The Morning: The end of affirmative action

Plus, heat in the South and a fast-fashion blunder

Good morning. We're covering the Supreme Court's affirmative action ruling, heat in the South and a fast-fashion blunder.

Demonstrators near the Supreme Court yesterday.Kenny Holston/The New York Times

Considering race

The current Supreme Court has been out of step with public opinion in some of its highest-profile rulings, including on abortion and environmental protection. Yesterday's ruling restricting race-based affirmative action at colleges and universities was different.

In a 6-3 decision, the court's six conservative justices declared that colleges' use of race as a factor in student admissions is unconstitutional. They cited the Fourteenth Amendment, which prohibits discrimination based on race.

Their ruling appears to align with public opinion. Most Americans oppose the consideration of race or ethnicity in college admissions, surveys have found. Even in liberal California, the public has voted twice to prohibit affirmative action. (Americans' opinions can shift somewhat depending on how the survey question is framed.)

The public's views could make it difficult for Democrats to rally Americans in support of affirmative action as they have with abortion rights since the court overturned Roe v. Wade last year. Still, Democrats quickly condemned the affirmative action ruling. "We cannot let this decision be the last word," President Biden said yesterday.
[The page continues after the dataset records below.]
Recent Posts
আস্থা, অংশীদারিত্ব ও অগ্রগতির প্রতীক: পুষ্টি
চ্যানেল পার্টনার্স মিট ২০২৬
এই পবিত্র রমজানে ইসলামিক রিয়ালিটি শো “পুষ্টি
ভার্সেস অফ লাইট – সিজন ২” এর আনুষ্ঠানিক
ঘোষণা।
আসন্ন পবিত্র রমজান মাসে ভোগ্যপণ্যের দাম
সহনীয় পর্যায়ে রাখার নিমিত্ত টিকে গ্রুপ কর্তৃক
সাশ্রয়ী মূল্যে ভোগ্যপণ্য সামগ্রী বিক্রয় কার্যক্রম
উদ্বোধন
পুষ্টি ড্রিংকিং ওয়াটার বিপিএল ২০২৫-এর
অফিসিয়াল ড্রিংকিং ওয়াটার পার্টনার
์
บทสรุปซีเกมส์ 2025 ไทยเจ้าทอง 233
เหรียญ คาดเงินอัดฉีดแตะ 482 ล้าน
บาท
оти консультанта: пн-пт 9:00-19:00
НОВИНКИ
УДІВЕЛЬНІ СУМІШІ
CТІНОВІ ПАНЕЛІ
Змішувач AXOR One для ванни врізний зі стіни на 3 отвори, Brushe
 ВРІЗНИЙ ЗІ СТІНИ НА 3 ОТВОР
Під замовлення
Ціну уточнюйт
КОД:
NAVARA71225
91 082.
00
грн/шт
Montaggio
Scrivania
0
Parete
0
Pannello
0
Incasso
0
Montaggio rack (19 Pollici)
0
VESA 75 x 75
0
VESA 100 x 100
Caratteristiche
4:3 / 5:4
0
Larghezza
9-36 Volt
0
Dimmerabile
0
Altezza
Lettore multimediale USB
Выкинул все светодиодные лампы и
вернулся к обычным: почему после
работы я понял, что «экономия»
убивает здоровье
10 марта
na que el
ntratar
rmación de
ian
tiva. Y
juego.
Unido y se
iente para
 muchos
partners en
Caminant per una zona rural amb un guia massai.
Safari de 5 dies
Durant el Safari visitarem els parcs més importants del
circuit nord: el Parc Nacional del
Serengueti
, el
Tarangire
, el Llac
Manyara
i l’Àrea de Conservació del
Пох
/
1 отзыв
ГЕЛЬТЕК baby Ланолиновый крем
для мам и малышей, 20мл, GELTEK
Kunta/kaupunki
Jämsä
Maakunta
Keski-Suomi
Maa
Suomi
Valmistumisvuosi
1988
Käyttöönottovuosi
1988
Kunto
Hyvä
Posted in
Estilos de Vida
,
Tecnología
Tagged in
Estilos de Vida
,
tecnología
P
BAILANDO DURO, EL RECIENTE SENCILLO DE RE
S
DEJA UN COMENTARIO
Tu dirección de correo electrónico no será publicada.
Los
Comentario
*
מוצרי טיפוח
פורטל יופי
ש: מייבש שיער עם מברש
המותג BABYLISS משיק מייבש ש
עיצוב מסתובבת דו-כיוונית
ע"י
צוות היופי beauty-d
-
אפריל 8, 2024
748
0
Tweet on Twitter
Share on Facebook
Whatever the political outcome, the decision upended decades of law and the higher education landscape. The ruling will shift the makeup of many of America's top universities — and the prospects of students who want to attend them.

The University of North CarolinaKate Medley for The New York Times

The ruling

The decision addressed cases involving Harvard and the University of North Carolina. Both schools say they consider race in admissions to diversify their student bodies, particularly by boosting Black and Latino applicants who may be disadvantaged by racism. But critics say that Black and Latino students are helped to the detriment of students of races or ethnicities that are already more represented on campuses, particularly Asian Americans.

Writing the majority opinion, Chief Justice John Roberts sided with the policy's critics. He stated that affirmative action is racially discriminatory and unconstitutional. "Eliminating racial discrimination means eliminating all of it," he wrote.

The ruling did not prohibit all mentions of race in college applications. Prospective students can, for example, write in application essays about how race has affected their lives. But Roberts warned that schools still can't use race in determining admissions even when considering those essays. Instead, mentions of race can only demonstrate an applicant's personal accomplishments or virtues.

"A benefit to a student who overcame racial discrimination, for example, must be tied to that student's courage and determination," Roberts wrote. "In other words, the student must be treated based on his or her experiences as an individual — not on the basis of race."

The court's three liberals dissented. Justice Sonia Sotomayor summarized her dissent from the bench, a rare move that signals deep disagreement. "Today, this Court stands in the way and rolls back decades of precedent and momentous progress," she wrote.

She added that the ruling "cements a superficial rule of colorblindness as a constitutional principle in an endemically segregated society where race has always mattered and continues to matter."

Whether a justice views affirmative action as positive or negative appears to hinge on whether he or she primarily sees it as holding down or pulling up prospective students. The majority and concurring opinions focused on affirmative action's downsides for white and Asian students, while the dissents focused on the benefits to Black and Latino students. The disagreement comes down to which effect someone believes matters more.

What comes next

Some states have already banned race-based affirmative action, offering real-world examples of what could happen. Many schools saw drops in Black and Latino student attendance, my colleague Stephanie Saul, who covers education, wrote. The same could happen at Harvard, North Carolina and other universities.

But one large university system, the University of California, adopted policies that helped increase the number of Black and Hispanic students after the state ended affirmative action. California's experience indicates that schools can, if they're willing, take steps that improve diversity even without explicitly considering race.

For most college students, the ruling will have limited direct impact. Few colleges outside of elite institutions have affirmative action policies; they accept a majority of applications.

But the overall makeup of the higher education landscape understates the effects of the ruling. Elite colleges have a disproportionate impact on American society. Consider that eight of the nine justices who voted on yesterday's ruling went to Ivy League schools. And two, Sotomayor and Clarence Thomas, have said that they benefited from affirmative action. Now, they help decide the law of the land.